The Governor of Puerto Rico was to be appointed by the President of the United States, not elected. All cabinet officials had to be approved by the United States Senate, and the United States Congress had the power to veto any law passed by the Puerto Rican Legislature. Washington maintained control over fiscal and economic matters and exercised authority over mail services, immigration, defense and other basic governmental matters. Puerto Rico was not given electoral votes in the election of U.S. President, because the Constitution of the United States of America allows only full-fledged states to have electoral votes
(Wikipedia, “Jones-Shafroth Act.”)
Because we were just plain mean to Puerto Rico. After Puerto Ricans were made American citizens, the U.S. Army created the “Army of Puerto Rican Occupation Medal” in 1919 to award to U.S. soldiers who had fought against Puerto Rican soldiers in 1898 in the U.S. Puerto Rican Campaign.
Because then we made Puerto Ricans fight for the U.S. in WWI. Also in 1919, the same year the medal was created, the U.S. passed the Selective Service Act, which provided for compulsory enlistment of U.S. citizens to serve in the military, including Puerto Rican men—which we could do because we’d made them U.S. citizens two years before. The U.S. government drafted about 20,000 Puerto Rican men to serve in WWI. There’s no way to know how many of them died for our country, because the U.S. didn’t keep records of the deaths of Puerto Ricans.

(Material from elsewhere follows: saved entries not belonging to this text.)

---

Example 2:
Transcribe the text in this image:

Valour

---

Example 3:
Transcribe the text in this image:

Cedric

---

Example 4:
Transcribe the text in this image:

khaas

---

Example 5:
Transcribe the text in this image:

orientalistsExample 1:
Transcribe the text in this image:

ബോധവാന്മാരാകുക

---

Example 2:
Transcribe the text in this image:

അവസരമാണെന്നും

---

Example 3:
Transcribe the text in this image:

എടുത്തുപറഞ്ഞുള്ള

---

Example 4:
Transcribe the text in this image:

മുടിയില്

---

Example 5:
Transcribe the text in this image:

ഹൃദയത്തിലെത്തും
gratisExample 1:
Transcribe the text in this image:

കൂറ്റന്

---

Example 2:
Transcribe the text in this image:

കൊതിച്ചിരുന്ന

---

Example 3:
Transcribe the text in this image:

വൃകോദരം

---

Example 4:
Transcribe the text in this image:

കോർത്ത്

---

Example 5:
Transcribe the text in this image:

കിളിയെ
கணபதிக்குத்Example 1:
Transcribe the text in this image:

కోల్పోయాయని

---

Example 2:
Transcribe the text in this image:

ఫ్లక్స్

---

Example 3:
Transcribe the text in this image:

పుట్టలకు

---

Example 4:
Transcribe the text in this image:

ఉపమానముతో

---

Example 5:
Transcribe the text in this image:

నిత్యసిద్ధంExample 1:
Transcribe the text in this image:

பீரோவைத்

Because Puerto Rican soldiers fought and died for the U.S. in our Revolutionary War. They helped us gain our independence from the British. Besides the Revolutionary War and WWI, Puerto Rican soldiers have fought and died for the U.S. in WWII, the Korean War, Vietnam, the Gulf War, Iraq, and Afghanistan.

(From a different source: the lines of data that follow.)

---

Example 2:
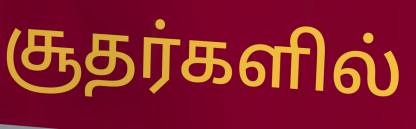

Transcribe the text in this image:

சூதர்களில்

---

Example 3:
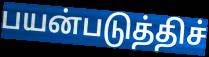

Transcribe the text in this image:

பயன்படுத்திச்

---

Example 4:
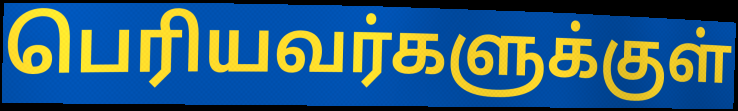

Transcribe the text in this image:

பெரியவர்களுக்குள்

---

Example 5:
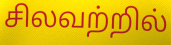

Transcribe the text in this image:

சிலவற்றில்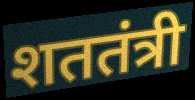
शततंत्री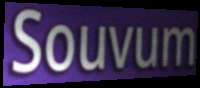
Souvum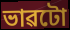
ভাৱটো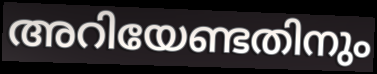
അറിയേണ്ടതിനുംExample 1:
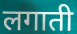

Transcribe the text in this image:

लगाती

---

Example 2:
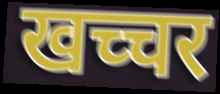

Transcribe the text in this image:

खच्चर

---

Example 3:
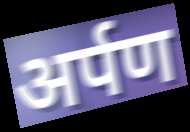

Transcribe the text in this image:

अर्पण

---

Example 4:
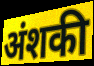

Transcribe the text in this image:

अंशकी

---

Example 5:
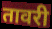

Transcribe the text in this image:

तावरीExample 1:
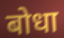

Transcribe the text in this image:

बोधा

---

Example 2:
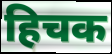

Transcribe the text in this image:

हिचक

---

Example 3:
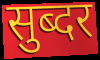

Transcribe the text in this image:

सुब्दर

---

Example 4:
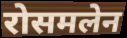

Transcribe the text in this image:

रोसमलेन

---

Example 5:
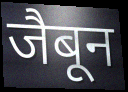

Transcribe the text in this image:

जैबून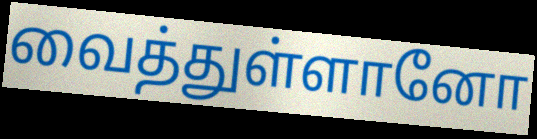
வைத்துள்ளானோ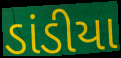
ડાંડીયા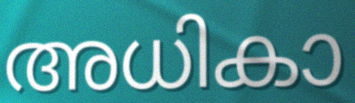
അധികാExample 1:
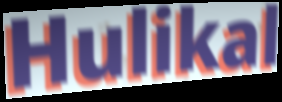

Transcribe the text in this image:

Hulikal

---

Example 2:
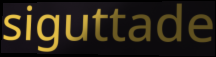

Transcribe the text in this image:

siguttade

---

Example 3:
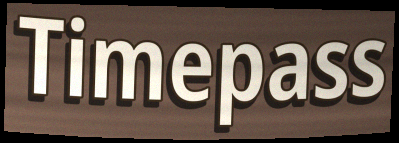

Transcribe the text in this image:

Timepass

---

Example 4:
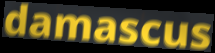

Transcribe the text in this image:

damascus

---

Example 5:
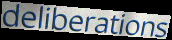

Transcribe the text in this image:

deliberations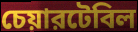
চেয়ারটেবিলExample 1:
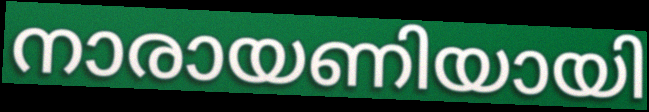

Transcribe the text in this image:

നാരായണിയായി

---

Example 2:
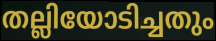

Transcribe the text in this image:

തല്ലിയോടിച്ചതും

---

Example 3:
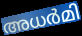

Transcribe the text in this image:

അധർമി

Because Puerto Ricans pay U.S. taxes. Puerto Rico contributed $3.742 billion dollars in taxes to the U.S. Treasury back in 2009. Puerto Ricans pay Social Security, Medicare, and Federal Unemployment taxes.
Because it’s a small world after all. The ocean may be “very big,” but it wasn’t too big for us to use when we invaded Puerto Rico in 1898. That was 119 years ago. With the limited capabilities our army and navy had then, we had the might to fight. Isn’t it small-hearted and mean-spirited to now claim that the same ocean is so big that our nation is unable to provide swift, essential aid to our fellow citizens?
Because Puerto Ricans aren’t just Americans, they’re humans. Period.